→ Exercise brief: Pictures are not part of the copy. Reproduce all the records exactly.

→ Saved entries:
Segment Open

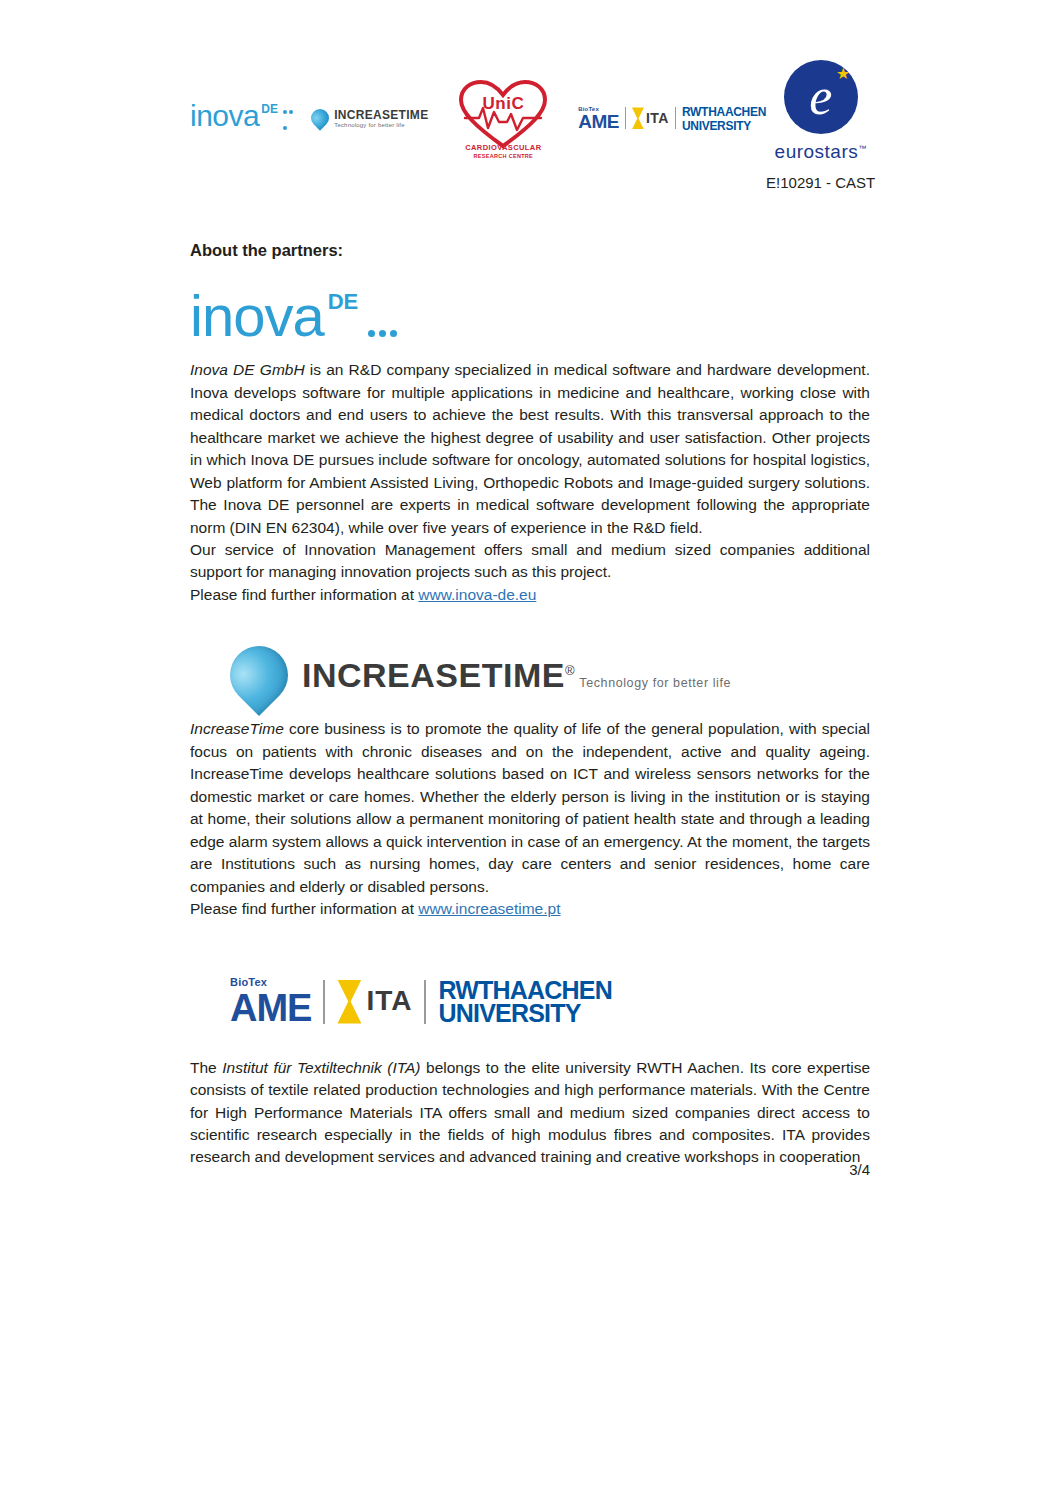inova DE
INCREASE TIME Technology for better life
UniC
CARDIOVASCULARRESEARCH CENTRE
BioTex AME ITA RWTH AACHEN
UNIVERSITY
★ e
eurostars™
E!10291 - CAST
About the partners:
inova DE
Inova DE GmbH is an R&D company specialized in medical software and hardware development. Inova develops software for multiple applications in medicine and healthcare, working close with medical doctors and end users to achieve the best results. With this transversal approach to the healthcare market we achieve the highest degree of usability and user satisfaction. Other projects in which Inova DE pursues include software for oncology, automated solutions for hospital logistics, Web platform for Ambient Assisted Living, Orthopedic Robots and Image-guided surgery solutions. The Inova DE personnel are experts in medical software development following the appropriate norm (DIN EN 62304), while over five years of experience in the R&D field.
Our service of Innovation Management offers small and medium sized companies additional support for managing innovation projects such as this project.
Please find further information at www.inova-de.eu
INCREASETIME® Technology for better life
IncreaseTime core business is to promote the quality of life of the general population, with special focus on patients with chronic diseases and on the independent, active and quality ageing. IncreaseTime develops healthcare solutions based on ICT and wireless sensors networks for the domestic market or care homes. Whether the elderly person is living in the institution or is staying at home, their solutions allow a permanent monitoring of patient health state and through a leading edge alarm system allows a quick intervention in case of an emergency. At the moment, the targets are Institutions such as nursing homes, day care centers and senior residences, home care companies and elderly or disabled persons.
Please find further information at www.increasetime.pt
BioTex AME ITA RWTH AACHEN
UNIVERSITY
The Institut für Textiltechnik (ITA) belongs to the elite university RWTH Aachen. Its core expertise consists of textile related production technologies and high performance materials. With the Centre for High Performance Materials ITA offers small and medium sized companies direct access to scientific research especially in the fields of high modulus fibres and composites. ITA provides research and development services and advanced training and creative workshops in cooperation
3/4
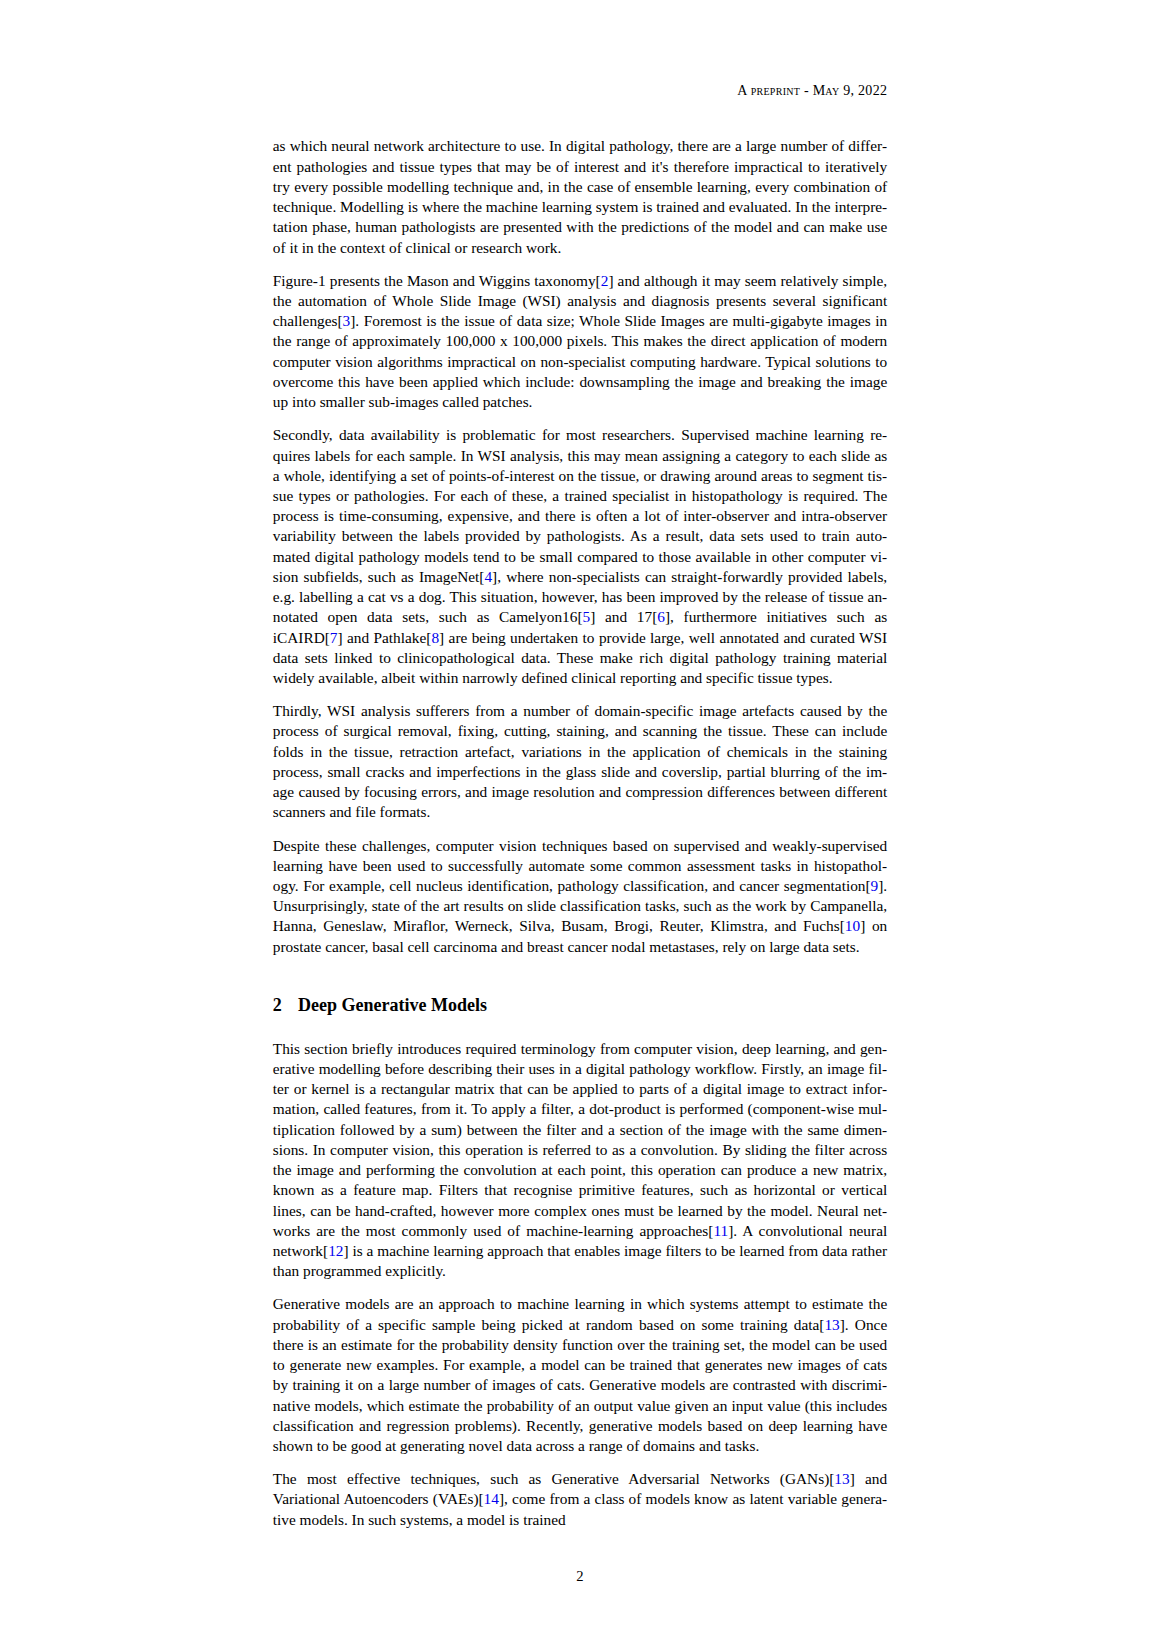A preprint - May 9, 2022
as which neural network architecture to use. In digital pathology, there are a large number of different pathologies and tissue types that may be of interest and it's therefore impractical to iteratively try every possible modelling technique and, in the case of ensemble learning, every combination of technique. Modelling is where the machine learning system is trained and evaluated. In the interpretation phase, human pathologists are presented with the predictions of the model and can make use of it in the context of clinical or research work.
Figure-1 presents the Mason and Wiggins taxonomy[2] and although it may seem relatively simple, the automation of Whole Slide Image (WSI) analysis and diagnosis presents several significant challenges[3]. Foremost is the issue of data size; Whole Slide Images are multi-gigabyte images in the range of approximately 100,000 x 100,000 pixels. This makes the direct application of modern computer vision algorithms impractical on non-specialist computing hardware. Typical solutions to overcome this have been applied which include: downsampling the image and breaking the image up into smaller sub-images called patches.
Secondly, data availability is problematic for most researchers. Supervised machine learning requires labels for each sample. In WSI analysis, this may mean assigning a category to each slide as a whole, identifying a set of points-of-interest on the tissue, or drawing around areas to segment tissue types or pathologies. For each of these, a trained specialist in histopathology is required. The process is time-consuming, expensive, and there is often a lot of inter-observer and intra-observer variability between the labels provided by pathologists. As a result, data sets used to train automated digital pathology models tend to be small compared to those available in other computer vision subfields, such as ImageNet[4], where non-specialists can straight-forwardly provided labels, e.g. labelling a cat vs a dog. This situation, however, has been improved by the release of tissue annotated open data sets, such as Camelyon16[5] and 17[6], furthermore initiatives such as iCAIRD[7] and Pathlake[8] are being undertaken to provide large, well annotated and curated WSI data sets linked to clinicopathological data. These make rich digital pathology training material widely available, albeit within narrowly defined clinical reporting and specific tissue types.
Thirdly, WSI analysis sufferers from a number of domain-specific image artefacts caused by the process of surgical removal, fixing, cutting, staining, and scanning the tissue. These can include folds in the tissue, retraction artefact, variations in the application of chemicals in the staining process, small cracks and imperfections in the glass slide and coverslip, partial blurring of the image caused by focusing errors, and image resolution and compression differences between different scanners and file formats.
Despite these challenges, computer vision techniques based on supervised and weakly-supervised learning have been used to successfully automate some common assessment tasks in histopathology. For example, cell nucleus identification, pathology classification, and cancer segmentation[9]. Unsurprisingly, state of the art results on slide classification tasks, such as the work by Campanella, Hanna, Geneslaw, Miraflor, Werneck, Silva, Busam, Brogi, Reuter, Klimstra, and Fuchs[10] on prostate cancer, basal cell carcinoma and breast cancer nodal metastases, rely on large data sets.
2 Deep Generative Models
This section briefly introduces required terminology from computer vision, deep learning, and generative modelling before describing their uses in a digital pathology workflow. Firstly, an image filter or kernel is a rectangular matrix that can be applied to parts of a digital image to extract information, called features, from it. To apply a filter, a dot-product is performed (component-wise multiplication followed by a sum) between the filter and a section of the image with the same dimensions. In computer vision, this operation is referred to as a convolution. By sliding the filter across the image and performing the convolution at each point, this operation can produce a new matrix, known as a feature map. Filters that recognise primitive features, such as horizontal or vertical lines, can be hand-crafted, however more complex ones must be learned by the model. Neural networks are the most commonly used of machine-learning approaches[11]. A convolutional neural network[12] is a machine learning approach that enables image filters to be learned from data rather than programmed explicitly.
Generative models are an approach to machine learning in which systems attempt to estimate the probability of a specific sample being picked at random based on some training data[13]. Once there is an estimate for the probability density function over the training set, the model can be used to generate new examples. For example, a model can be trained that generates new images of cats by training it on a large number of images of cats. Generative models are contrasted with discriminative models, which estimate the probability of an output value given an input value (this includes classification and regression problems). Recently, generative models based on deep learning have shown to be good at generating novel data across a range of domains and tasks.
The most effective techniques, such as Generative Adversarial Networks (GANs)[13] and Variational Autoencoders (VAEs)[14], come from a class of models know as latent variable generative models. In such systems, a model is trained
2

Segment Closed

→ Exercise solution:
inova DE
INCREASE TIME Technology for better life
UniC
CARDIOVASCULARRESEARCH CENTRE
BioTex AME ITA RWTH AACHEN
UNIVERSITY
★ e
eurostars™
E!10291 - CAST
About the partners:
inova DE
Inova DE GmbH is an R&D company specialized in medical software and hardware development. Inova develops software for multiple applications in medicine and healthcare, working close with medical doctors and end users to achieve the best results. With this transversal approach to the healthcare market we achieve the highest degree of usability and user satisfaction. Other projects in which Inova DE pursues include software for oncology, automated solutions for hospital logistics, Web platform for Ambient Assisted Living, Orthopedic Robots and Image-guided surgery solutions. The Inova DE personnel are experts in medical software development following the appropriate norm (DIN EN 62304), while over five years of experience in the R&D field.
Our service of Innovation Management offers small and medium sized companies additional support for managing innovation projects such as this project.
Please find further information at www.inova-de.eu
INCREASETIME® Technology for better life
IncreaseTime core business is to promote the quality of life of the general population, with special focus on patients with chronic diseases and on the independent, active and quality ageing. IncreaseTime develops healthcare solutions based on ICT and wireless sensors networks for the domestic market or care homes. Whether the elderly person is living in the institution or is staying at home, their solutions allow a permanent monitoring of patient health state and through a leading edge alarm system allows a quick intervention in case of an emergency. At the moment, the targets are Institutions such as nursing homes, day care centers and senior residences, home care companies and elderly or disabled persons.
Please find further information at www.increasetime.pt
BioTex AME ITA RWTH AACHEN
UNIVERSITY
The Institut für Textiltechnik (ITA) belongs to the elite university RWTH Aachen. Its core expertise consists of textile related production technologies and high performance materials. With the Centre for High Performance Materials ITA offers small and medium sized companies direct access to scientific research especially in the fields of high modulus fibres and composites. ITA provides research and development services and advanced training and creative workshops in cooperation
3/4
A preprint - May 9, 2022
as which neural network architecture to use. In digital pathology, there are a large number of different pathologies and tissue types that may be of interest and it's therefore impractical to iteratively try every possible modelling technique and, in the case of ensemble learning, every combination of technique. Modelling is where the machine learning system is trained and evaluated. In the interpretation phase, human pathologists are presented with the predictions of the model and can make use of it in the context of clinical or research work.
Figure-1 presents the Mason and Wiggins taxonomy[2] and although it may seem relatively simple, the automation of Whole Slide Image (WSI) analysis and diagnosis presents several significant challenges[3]. Foremost is the issue of data size; Whole Slide Images are multi-gigabyte images in the range of approximately 100,000 x 100,000 pixels. This makes the direct application of modern computer vision algorithms impractical on non-specialist computing hardware. Typical solutions to overcome this have been applied which include: downsampling the image and breaking the image up into smaller sub-images called patches.
Secondly, data availability is problematic for most researchers. Supervised machine learning requires labels for each sample. In WSI analysis, this may mean assigning a category to each slide as a whole, identifying a set of points-of-interest on the tissue, or drawing around areas to segment tissue types or pathologies. For each of these, a trained specialist in histopathology is required. The process is time-consuming, expensive, and there is often a lot of inter-observer and intra-observer variability between the labels provided by pathologists. As a result, data sets used to train automated digital pathology models tend to be small compared to those available in other computer vision subfields, such as ImageNet[4], where non-specialists can straight-forwardly provided labels, e.g. labelling a cat vs a dog. This situation, however, has been improved by the release of tissue annotated open data sets, such as Camelyon16[5] and 17[6], furthermore initiatives such as iCAIRD[7] and Pathlake[8] are being undertaken to provide large, well annotated and curated WSI data sets linked to clinicopathological data. These make rich digital pathology training material widely available, albeit within narrowly defined clinical reporting and specific tissue types.
Thirdly, WSI analysis sufferers from a number of domain-specific image artefacts caused by the process of surgical removal, fixing, cutting, staining, and scanning the tissue. These can include folds in the tissue, retraction artefact, variations in the application of chemicals in the staining process, small cracks and imperfections in the glass slide and coverslip, partial blurring of the image caused by focusing errors, and image resolution and compression differences between different scanners and file formats.
Despite these challenges, computer vision techniques based on supervised and weakly-supervised learning have been used to successfully automate some common assessment tasks in histopathology. For example, cell nucleus identification, pathology classification, and cancer segmentation[9]. Unsurprisingly, state of the art results on slide classification tasks, such as the work by Campanella, Hanna, Geneslaw, Miraflor, Werneck, Silva, Busam, Brogi, Reuter, Klimstra, and Fuchs[10] on prostate cancer, basal cell carcinoma and breast cancer nodal metastases, rely on large data sets.
2 Deep Generative Models
This section briefly introduces required terminology from computer vision, deep learning, and generative modelling before describing their uses in a digital pathology workflow. Firstly, an image filter or kernel is a rectangular matrix that can be applied to parts of a digital image to extract information, called features, from it. To apply a filter, a dot-product is performed (component-wise multiplication followed by a sum) between the filter and a section of the image with the same dimensions. In computer vision, this operation is referred to as a convolution. By sliding the filter across the image and performing the convolution at each point, this operation can produce a new matrix, known as a feature map. Filters that recognise primitive features, such as horizontal or vertical lines, can be hand-crafted, however more complex ones must be learned by the model. Neural networks are the most commonly used of machine-learning approaches[11]. A convolutional neural network[12] is a machine learning approach that enables image filters to be learned from data rather than programmed explicitly.
Generative models are an approach to machine learning in which systems attempt to estimate the probability of a specific sample being picked at random based on some training data[13]. Once there is an estimate for the probability density function over the training set, the model can be used to generate new examples. For example, a model can be trained that generates new images of cats by training it on a large number of images of cats. Generative models are contrasted with discriminative models, which estimate the probability of an output value given an input value (this includes classification and regression problems). Recently, generative models based on deep learning have shown to be good at generating novel data across a range of domains and tasks.
The most effective techniques, such as Generative Adversarial Networks (GANs)[13] and Variational Autoencoders (VAEs)[14], come from a class of models know as latent variable generative models. In such systems, a model is trained
2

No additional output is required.